*** Extracted text ***

Has anybody seen a similar issue before?


----------



## mix_room (Oct 5, 2014)

This problem still persists. I think it seems very odd, using "GROUPS=" is the method suggested in the porters handbook, and the git group is in the default /usr/ports/GIDs group


----------



## junovitch@ (Oct 5, 2014)

Since it's not in the ports system yet, I would say the port hasn't been updated to handle building as non-root and building in a clean stage directory.  The port shouldn't be handling changing permissions since non-root builds don't have that ability.


----------



## mix_room (Oct 6, 2014)

The port is obviously not in the ports-tree, that is why I am attempting to port it. 

I use portshaker to feed it into my poudriere build, which works wonderfully for other ports where I want to do some local patching.

I might give it a try with NO_STAGE though, see if that makes a difference.


----------



## junovitch@ (Oct 11, 2014)

I think NO_STAGE  was removed and the ports tree is stage only.  To start, where is the working copy of the port?  Let's take a look at it and see if we can get it fixed.


----------



## dpejesh (Oct 11, 2014)

Just a shot in the dark, but are you by chance using `nscd` and cache in your /etc/nsswitch.conf?  I want to say I've run into something like this before because a negative cache hit would happen when the port build would check for the user, add the user/group since they weren't found, and then get the negative cache hit later when trying to install the package.

If so then the fix is to use the file database before cache in your /etc/nsswitch.conf config.  This way libc will always check the local files before going to the cache.

*** End of Extracted text ***
*** Data records ***

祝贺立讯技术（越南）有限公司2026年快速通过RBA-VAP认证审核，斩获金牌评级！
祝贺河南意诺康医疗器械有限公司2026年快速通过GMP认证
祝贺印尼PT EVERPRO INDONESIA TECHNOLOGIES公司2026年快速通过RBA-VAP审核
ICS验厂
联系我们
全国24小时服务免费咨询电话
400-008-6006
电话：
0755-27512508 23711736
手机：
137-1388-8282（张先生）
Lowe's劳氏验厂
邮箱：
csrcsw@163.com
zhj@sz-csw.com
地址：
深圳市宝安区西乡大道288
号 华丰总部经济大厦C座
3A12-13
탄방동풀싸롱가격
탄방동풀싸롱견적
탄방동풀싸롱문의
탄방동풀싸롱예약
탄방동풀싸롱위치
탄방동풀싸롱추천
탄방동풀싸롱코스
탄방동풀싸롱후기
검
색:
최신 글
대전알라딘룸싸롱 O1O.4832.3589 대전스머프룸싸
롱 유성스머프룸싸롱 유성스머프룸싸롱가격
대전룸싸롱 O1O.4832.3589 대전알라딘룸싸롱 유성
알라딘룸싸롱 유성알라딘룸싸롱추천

*** End of Data records ***

§ **Directive A**
Please render the listing as a Markdown table with the columns "No." and "Listing line", starting with the first line of the listing and going on through the line with "롱 유성스머프룸싸롱 유성스머프룸싸롱가격". Leave out blank lines.
§ **Directive B**
Extend the forum thread about the port that fails to build with its git group from where it stops.

§ **Expected output A**
| No. | Listing line |
|---|---|
| 1 | 祝贺立讯技术（越南）有限公司2026年快速通过RBA-VAP认证审核，斩获金牌评级！ |
| 2 | 祝贺河南意诺康医疗器械有限公司2026年快速通过GMP认证 |
| 3 | 祝贺印尼PT EVERPRO INDONESIA TECHNOLOGIES公司2026年快速通过RBA-VAP审核 |
| 4 | ICS验厂 |
| 5 | 联系我们 |
| 6 | 全国24小时服务免费咨询电话 |
| 7 | 400-008-6006 |
| 8 | 电话： |
| 9 | 0755-27512508 23711736 |
| 10 | 手机： |
| 11 | 137-1388-8282（张先生） |
| 12 | Lowe's劳氏验厂 |
| 13 | 邮箱： |
| 14 | csrcsw@163.com |
| 15 | zhj@sz-csw.com |
| 16 | 地址： |
| 17 | 深圳市宝安区西乡大道288 |
| 18 | 号 华丰总部经济大厦C座 |
| 19 | 3A12-13 |
| 20 | 탄방동풀싸롱가격 |
| 21 | 탄방동풀싸롱견적 |
| 22 | 탄방동풀싸롱문의 |
| 23 | 탄방동풀싸롱예약 |
| 24 | 탄방동풀싸롱위치 |
| 25 | 탄방동풀싸롱추천 |
| 26 | 탄방동풀싸롱코스 |
| 27 | 탄방동풀싸롱후기 |
| 28 | 검 |
| 29 | 색: |
| 30 | 최신 글 |
| 31 | 대전알라딘룸싸롱 O1O.4832.3589 대전스머프룸싸 |
| 32 | 롱 유성스머프룸싸롱 유성스머프룸싸롱가격 |

§ **Expected output B**
----------



## mix_room (Oct 11, 2014)

dpejesh said:
			
		

> Just a shot in the dark, but are you by chance using `nscd` and cache in your /etc/nsswitch.conf?  I want to say I've run into something like this before because a negative cache hit would happen when the port build would check for the user, add the user/group since they weren't found, and then get the negative cache hit later when trying to install the package.


Nope, nothing wierd in my /etc/nsswitch.conf, just the standard settings there. 



			
				junovitch said:
			
		

> I think NO_STAGE  was removed and the ports tree is stage only.  To start, where is the working copy of the port?  Let's take a look at it and see if we can get it fixed.


Yep, I found that out when I tried it. 
My copy is in a svn-repository, which gets checked out by portshaker, and is then copied into the poudriere ports tree. This method is not the problem. I do the same for several other ports.

I found out which part of the make process that fails. I think that it is due to a wierd way of doing things in the post-install process.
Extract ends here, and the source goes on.